Passage shown:
- - -

Allegro
A New Organizing Model
Organizing Matters
Volume CX, No. 12December, 2010
Michael Donovan recently joined Local 802 as the union’s director of organizing and supervisor of the Club Date department. This is his premier column.
My career in the labor movement began in 1968 when I took a job at a steel mill in Buffalo. I immediately became involved in the union in order to protect myself and the other steelworkers from the dangerous and dirty work involved in the steelmaking process and from the partiality of management.
In every job since that day I have been involved with unions to one degree or another until one day I realized that I was in the middle of a career.
While helping to organize the staff of the Multnomah County Library system in Portland, Oregon I became aware of the limitations workers faced when they chose to step up to the boss and bring justice to their workplace.
I decided at that point to get more involved in the labor movement and to this end I enrolled in the School of Labor and Industrial Relations at Michigan State University.

- - -

Material supplied:
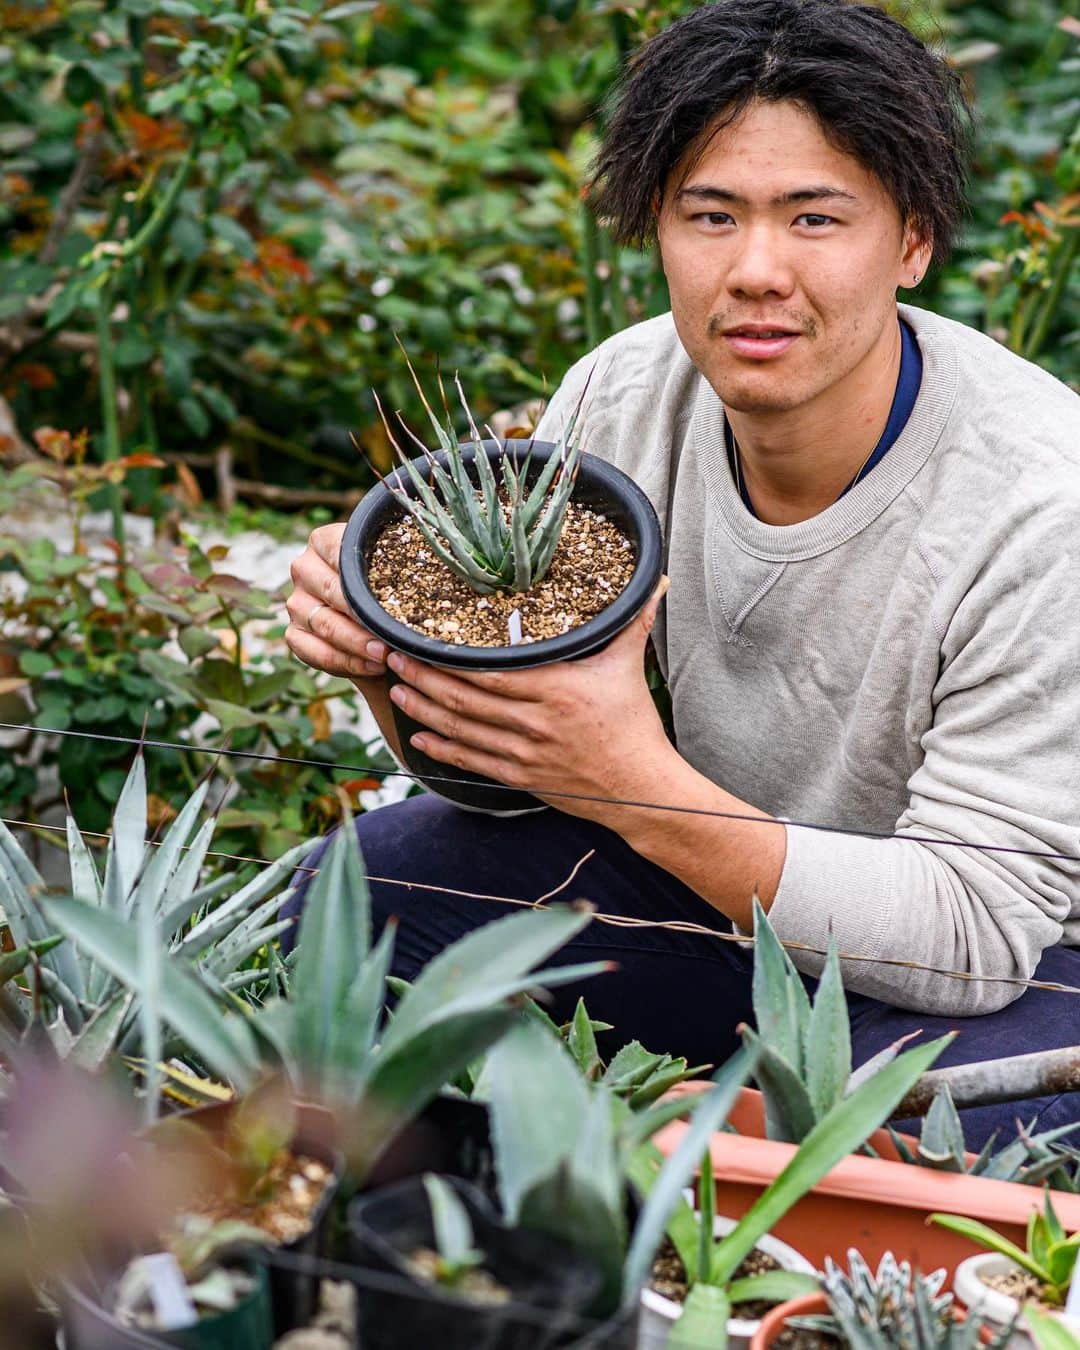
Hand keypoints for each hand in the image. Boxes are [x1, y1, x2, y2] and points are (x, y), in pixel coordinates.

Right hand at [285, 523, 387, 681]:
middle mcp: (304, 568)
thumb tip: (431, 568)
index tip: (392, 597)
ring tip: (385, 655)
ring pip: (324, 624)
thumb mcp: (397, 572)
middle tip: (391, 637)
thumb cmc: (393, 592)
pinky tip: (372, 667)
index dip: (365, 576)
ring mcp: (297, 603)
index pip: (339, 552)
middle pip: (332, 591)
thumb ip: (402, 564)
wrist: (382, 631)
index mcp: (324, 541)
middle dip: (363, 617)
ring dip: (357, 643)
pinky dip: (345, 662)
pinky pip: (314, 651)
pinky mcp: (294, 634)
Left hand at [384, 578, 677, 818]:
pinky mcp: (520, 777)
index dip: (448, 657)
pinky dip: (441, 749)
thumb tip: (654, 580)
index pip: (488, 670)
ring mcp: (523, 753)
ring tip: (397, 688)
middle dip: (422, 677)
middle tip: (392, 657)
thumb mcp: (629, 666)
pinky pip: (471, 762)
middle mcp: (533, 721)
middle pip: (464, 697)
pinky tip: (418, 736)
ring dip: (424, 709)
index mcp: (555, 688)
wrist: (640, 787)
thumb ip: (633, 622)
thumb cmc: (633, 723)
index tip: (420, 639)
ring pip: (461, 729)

- - -

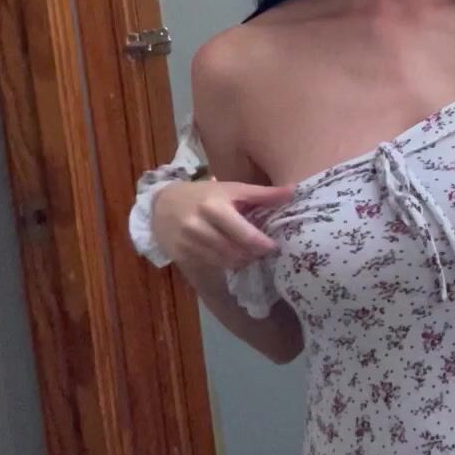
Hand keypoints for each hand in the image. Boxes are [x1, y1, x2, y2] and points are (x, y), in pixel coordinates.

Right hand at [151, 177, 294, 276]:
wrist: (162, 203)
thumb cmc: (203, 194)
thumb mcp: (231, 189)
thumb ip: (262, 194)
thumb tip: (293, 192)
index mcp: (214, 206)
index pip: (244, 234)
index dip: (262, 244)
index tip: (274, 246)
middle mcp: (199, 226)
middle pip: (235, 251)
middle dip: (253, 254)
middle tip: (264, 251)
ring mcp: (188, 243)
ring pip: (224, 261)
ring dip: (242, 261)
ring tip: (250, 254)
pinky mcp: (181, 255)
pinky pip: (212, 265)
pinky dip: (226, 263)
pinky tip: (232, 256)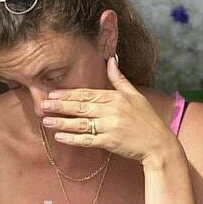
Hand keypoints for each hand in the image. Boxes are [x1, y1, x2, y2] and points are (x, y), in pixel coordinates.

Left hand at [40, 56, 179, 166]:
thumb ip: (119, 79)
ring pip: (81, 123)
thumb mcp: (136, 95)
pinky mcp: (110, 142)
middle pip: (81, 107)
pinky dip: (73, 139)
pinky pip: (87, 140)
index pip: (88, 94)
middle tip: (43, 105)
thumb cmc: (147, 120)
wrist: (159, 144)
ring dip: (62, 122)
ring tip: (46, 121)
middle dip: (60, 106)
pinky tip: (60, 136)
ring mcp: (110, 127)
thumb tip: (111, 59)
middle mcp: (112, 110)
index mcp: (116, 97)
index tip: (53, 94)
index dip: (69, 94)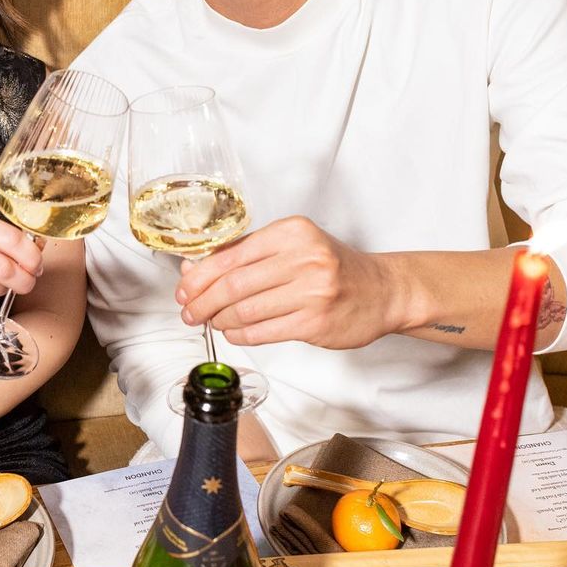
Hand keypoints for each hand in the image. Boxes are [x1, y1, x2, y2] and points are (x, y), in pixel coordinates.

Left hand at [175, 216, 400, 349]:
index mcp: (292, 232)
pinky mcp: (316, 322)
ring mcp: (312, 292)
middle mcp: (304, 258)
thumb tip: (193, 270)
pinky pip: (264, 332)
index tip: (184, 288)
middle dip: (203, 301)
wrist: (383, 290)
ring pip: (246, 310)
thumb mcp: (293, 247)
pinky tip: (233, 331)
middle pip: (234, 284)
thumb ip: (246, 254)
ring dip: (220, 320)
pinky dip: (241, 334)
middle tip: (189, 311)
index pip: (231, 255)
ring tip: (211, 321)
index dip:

- - -

Work required: From the column on union organizing, reproduce word for word the passage that starts at "While helping to" and ends after "Michigan State University.". The records play no part in what is asked here.

Answer box:
While helping to organize the staff of the Multnomah County Library system in Portland, Oregon I became aware of the limitations workers faced when they chose to step up to the boss and bring justice to their workplace.
I decided at that point to get more involved in the labor movement and to this end I enrolled in the School of Labor and Industrial Relations at Michigan State University.